The simple fact of the case is that Trump has no foreign policy record, and Hillary has a disastrous one. We don’t know how Trump will do.  We do know what Hillary has done, and not only is it bad, but through sheer carelessness she’s left an email trail of the details for every blogger and every enemy America has to probe.  Is she more qualified?   Certainly.  Jimmy Carter, a sitting President, was far more qualified than Ronald Reagan, star of Bedtime For Bonzo, who took office with as little experience as Trump.  Carter’s foreign policy record was bleak.  Reagan’s led to the end of the Cold War.

True, all things considered, a track record of experience is better than a track record lacking experience.  But not when the track record is one of repeated failure.  The WSJ, which published Gates’ piece, also published a rather concise summary of Hillary’s foreign policy experience, or perhaps I should say “misadventures,” that are well worth a review.  (Should one imagine the WSJ is coming at Mrs. Clinton from too conservative an angle, Counterpunch, “The Fearless Voice Of The American Left Since 1993,” has an equally grisly assessment,

Left or right, the picture painted isn’t encouraging.

The problem with Hillary Clinton is that, as a candidate and as a political leader, she hits too hard.
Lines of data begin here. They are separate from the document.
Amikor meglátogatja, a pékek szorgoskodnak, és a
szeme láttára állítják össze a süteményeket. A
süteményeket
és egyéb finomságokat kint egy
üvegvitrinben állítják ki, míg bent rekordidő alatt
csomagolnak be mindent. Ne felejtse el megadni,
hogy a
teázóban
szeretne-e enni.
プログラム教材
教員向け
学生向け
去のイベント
Muammar Qaddafi posed no serious threat to the United States; there was no reason to murder the man.  It wasn’t necessary for the DNC to rig the primaries against Bernie; Hillary could have won the nomination fairly. There’s no need to threaten Russia with military action because DNC emails went public.  Where is the hard evidence? First find some, please.  For all her cold exterior and reputation as a consummate political calculator, time and again her actions give the impression of someone ready, nay, eager to smash up the house. Trump gives the same impression verbally, but his business game tells a story of exceptionally careful moves, and his stated policies — isolationist, ingathering and delimited — do the same.
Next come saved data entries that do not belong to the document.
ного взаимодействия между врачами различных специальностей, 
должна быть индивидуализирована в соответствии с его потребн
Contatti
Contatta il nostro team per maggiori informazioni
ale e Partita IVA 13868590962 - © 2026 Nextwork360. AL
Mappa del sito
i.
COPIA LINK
The current election is a Pascal’s wager: possible success with Trump, or continuing disaster with Hillary.  Gamblers prefer possible win to a fairly certain loss, and an election is nothing if not a gamble, hence I believe the electorate will support Trump — as the military apparently already do, by more than two to one.  Will we see Putin come to the table at that point?  I expect we will.  I expect we will not see Robert Gates at the table, and that will be a positive thing too.